Data to use
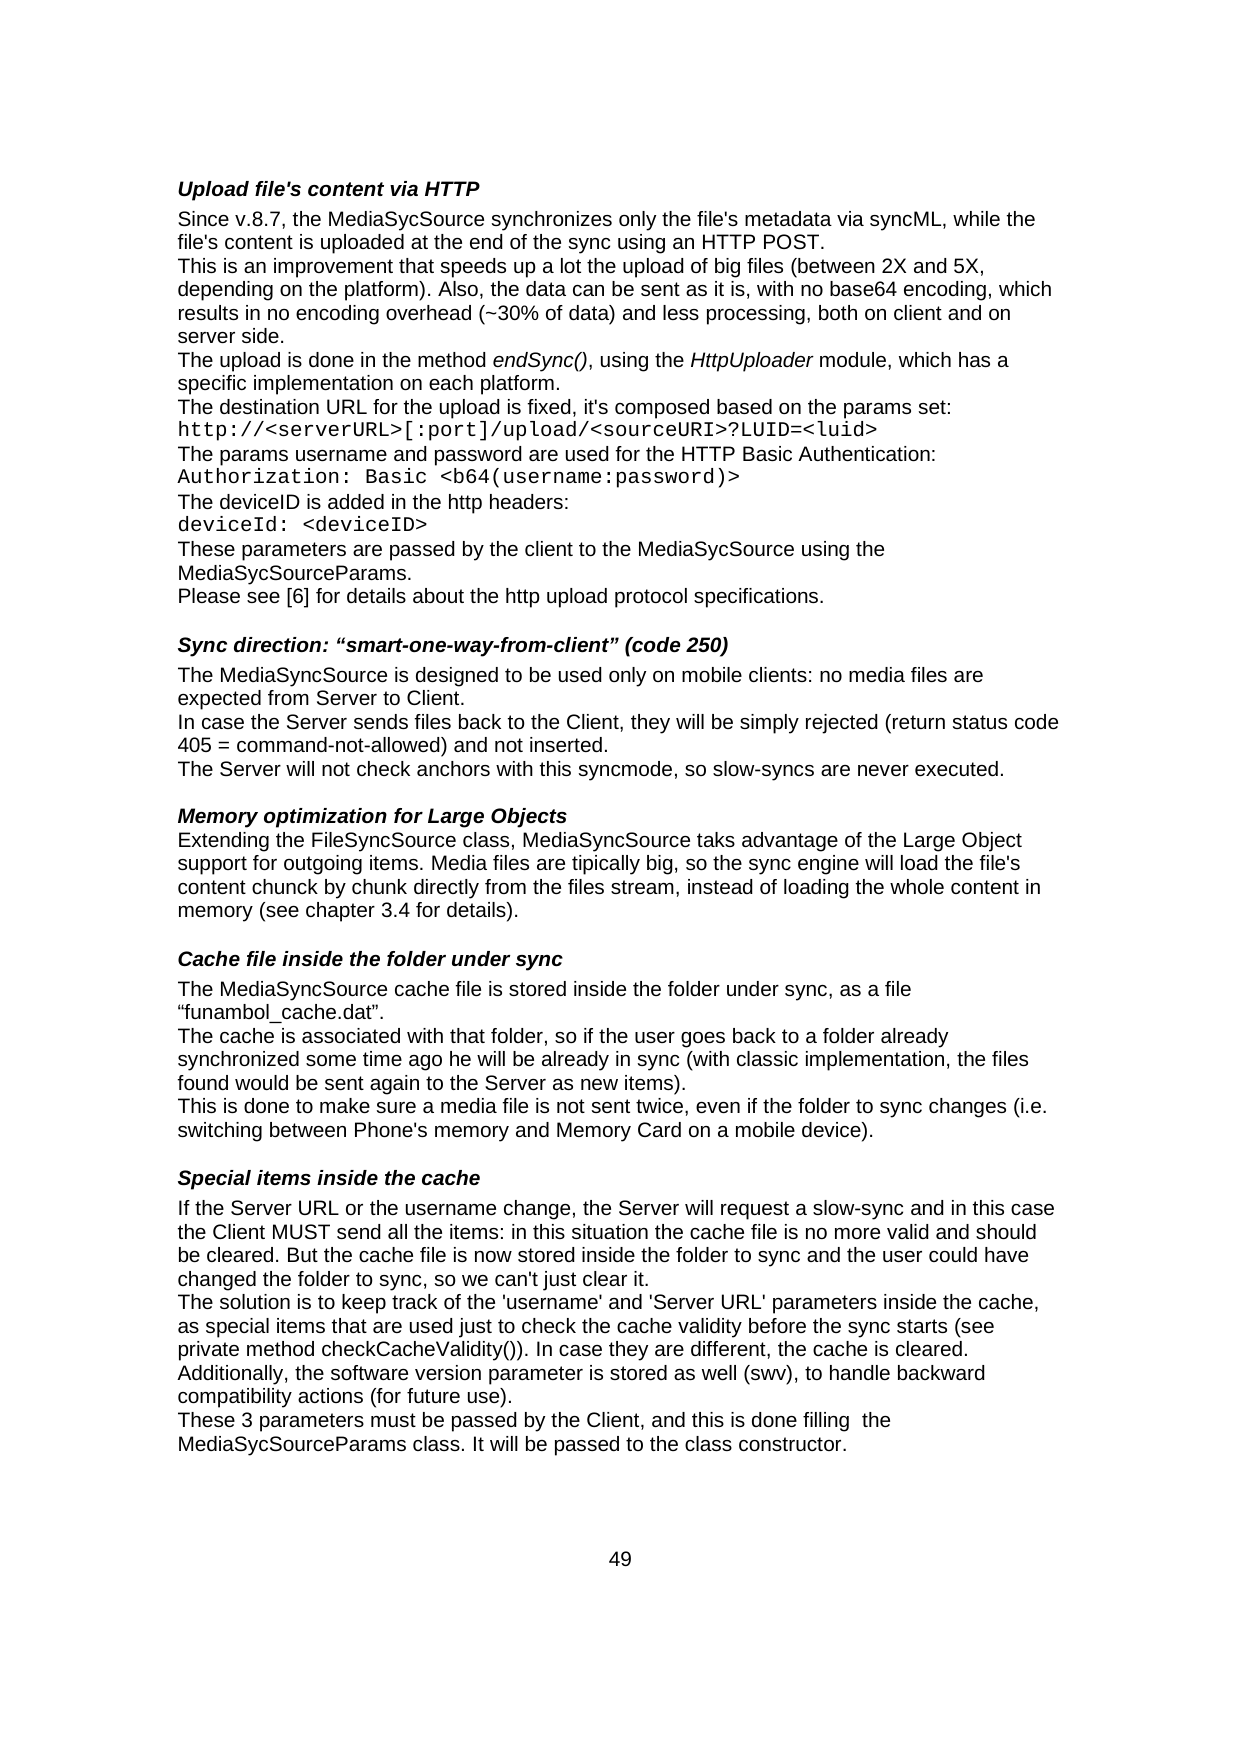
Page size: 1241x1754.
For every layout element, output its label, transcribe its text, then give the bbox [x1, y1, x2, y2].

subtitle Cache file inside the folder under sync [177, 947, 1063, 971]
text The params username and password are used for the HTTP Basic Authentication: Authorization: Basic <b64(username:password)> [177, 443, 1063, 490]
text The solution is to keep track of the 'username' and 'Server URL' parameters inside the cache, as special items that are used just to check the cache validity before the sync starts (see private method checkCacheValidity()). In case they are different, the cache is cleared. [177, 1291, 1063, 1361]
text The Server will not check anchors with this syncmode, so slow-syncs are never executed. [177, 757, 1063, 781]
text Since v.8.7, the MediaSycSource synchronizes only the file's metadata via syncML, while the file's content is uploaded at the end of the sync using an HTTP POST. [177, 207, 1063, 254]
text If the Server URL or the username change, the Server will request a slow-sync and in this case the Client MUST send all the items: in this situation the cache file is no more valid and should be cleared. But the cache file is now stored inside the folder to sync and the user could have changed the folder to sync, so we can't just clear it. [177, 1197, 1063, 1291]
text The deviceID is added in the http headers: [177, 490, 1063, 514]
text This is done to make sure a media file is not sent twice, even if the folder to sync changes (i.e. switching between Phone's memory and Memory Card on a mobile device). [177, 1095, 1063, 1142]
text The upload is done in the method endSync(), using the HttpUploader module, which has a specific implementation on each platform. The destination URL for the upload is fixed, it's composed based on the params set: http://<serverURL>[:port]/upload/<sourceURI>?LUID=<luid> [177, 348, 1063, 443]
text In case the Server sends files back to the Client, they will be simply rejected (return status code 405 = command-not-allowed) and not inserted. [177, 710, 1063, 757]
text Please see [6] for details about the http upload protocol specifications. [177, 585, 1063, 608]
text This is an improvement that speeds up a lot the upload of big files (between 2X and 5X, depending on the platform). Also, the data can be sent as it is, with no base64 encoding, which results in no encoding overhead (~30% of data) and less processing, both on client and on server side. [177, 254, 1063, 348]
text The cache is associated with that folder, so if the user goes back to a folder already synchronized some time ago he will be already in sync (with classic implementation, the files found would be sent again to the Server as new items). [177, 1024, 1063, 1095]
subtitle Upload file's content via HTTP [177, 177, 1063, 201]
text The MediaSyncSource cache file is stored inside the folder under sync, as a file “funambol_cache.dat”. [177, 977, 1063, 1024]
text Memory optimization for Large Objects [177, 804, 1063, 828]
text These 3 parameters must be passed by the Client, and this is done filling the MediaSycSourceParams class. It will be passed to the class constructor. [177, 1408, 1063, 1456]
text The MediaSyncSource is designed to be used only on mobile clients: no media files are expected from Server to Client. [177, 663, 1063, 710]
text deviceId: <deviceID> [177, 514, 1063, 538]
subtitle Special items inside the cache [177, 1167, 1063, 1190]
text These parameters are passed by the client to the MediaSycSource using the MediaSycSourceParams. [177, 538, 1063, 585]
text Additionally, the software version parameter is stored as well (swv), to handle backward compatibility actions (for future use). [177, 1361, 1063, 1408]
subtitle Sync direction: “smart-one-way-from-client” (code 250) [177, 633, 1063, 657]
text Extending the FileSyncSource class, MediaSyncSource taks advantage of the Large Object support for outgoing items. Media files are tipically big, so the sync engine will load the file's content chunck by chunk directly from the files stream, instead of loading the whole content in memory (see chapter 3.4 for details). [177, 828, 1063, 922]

Exercise requirements
Repeat each row above verbatim, leaving out the pictures.

Exercise response
Page size: 1241x1754.
For every layout element, output its label, transcribe its text, then give the bbox [x1, y1, x2, y2].

subtitle Cache file inside the folder under sync [177, 947, 1063, 971]
text The params username and password are used for the HTTP Basic Authentication: Authorization: Basic <b64(username:password)> [177, 443, 1063, 490]
text The solution is to keep track of the 'username' and 'Server URL' parameters inside the cache, as special items that are used just to check the cache validity before the sync starts (see private method checkCacheValidity()). In case they are different, the cache is cleared. [177, 1291, 1063, 1361]
text The Server will not check anchors with this syncmode, so slow-syncs are never executed. [177, 757, 1063, 781]
text Since v.8.7, the MediaSycSource synchronizes only the file's metadata via syncML, while the file's content is uploaded at the end of the sync using an HTTP POST. [177, 207, 1063, 254]
text If the Server URL or the username change, the Server will request a slow-sync and in this case the Client MUST send all the items: in this situation the cache file is no more valid and should be cleared. But the cache file is now stored inside the folder to sync and the user could have changed the folder to sync, so we can't just clear it. [177, 1197, 1063, 1291]
text The deviceID is added in the http headers: [177, 490, 1063, 514]
text This is done to make sure a media file is not sent twice, even if the folder to sync changes (i.e. switching between Phone's memory and Memory Card on a mobile device). [177, 1095, 1063, 1142]
text The upload is done in the method endSync(), using the HttpUploader module, which has a specific implementation on each platform. The destination URL for the upload is fixed, it's composed based on the params set: http://<serverURL>[:port]/upload/<sourceURI>?LUID=<luid> [177, 348, 1063, 443]
text In case the Server sends files back to the Client, they will be simply rejected (return status code 405 = command-not-allowed) and not inserted. [177, 710, 1063, 757]
text Please see [6] for details about the http upload protocol specifications. [177, 585, 1063, 608]
text This is an improvement that speeds up a lot the upload of big files (between 2X and 5X, depending on the platform). Also, the data can be sent as it is, with no base64 encoding, which results in no encoding overhead (~30% of data) and less processing, both on client and on server side. [177, 254, 1063, 348]
text The cache is associated with that folder, so if the user goes back to a folder already synchronized some time ago he will be already in sync (with classic implementation, the files found would be sent again to the Server as new items). [177, 1024, 1063, 1095]
subtitle Upload file's content via HTTP [177, 177, 1063, 201]
text The MediaSyncSource cache file is stored inside the folder under sync, as a file “funambol_cache.dat”. [177, 977, 1063, 1024]
text Memory optimization for Large Objects [177, 804, 1063, 828]
text These 3 parameters must be passed by the Client, and this is done filling the MediaSycSourceParams class. It will be passed to the class constructor. [177, 1408, 1063, 1456]
text The MediaSyncSource is designed to be used only on mobile clients: no media files are expected from Server to Client. [177, 663, 1063, 710]
text deviceId: <deviceID> [177, 514, 1063, 538]
subtitle Special items inside the cache [177, 1167, 1063, 1190]
text These parameters are passed by the client to the MediaSycSource using the MediaSycSourceParams. [177, 538, 1063, 585]
text Additionally, the software version parameter is stored as well (swv), to handle backward compatibility actions (for future use). [177, 1361, 1063, 1408]
subtitle Sync direction: “smart-one-way-from-client” (code 250) [177, 633, 1063, 657]
text Extending the FileSyncSource class, MediaSyncSource taks advantage of the Large Object support for outgoing items. Media files are tipically big, so the sync engine will load the file's content chunck by chunk directly from the files stream, instead of loading the whole content in memory (see chapter 3.4 for details). [177, 828, 1063, 922]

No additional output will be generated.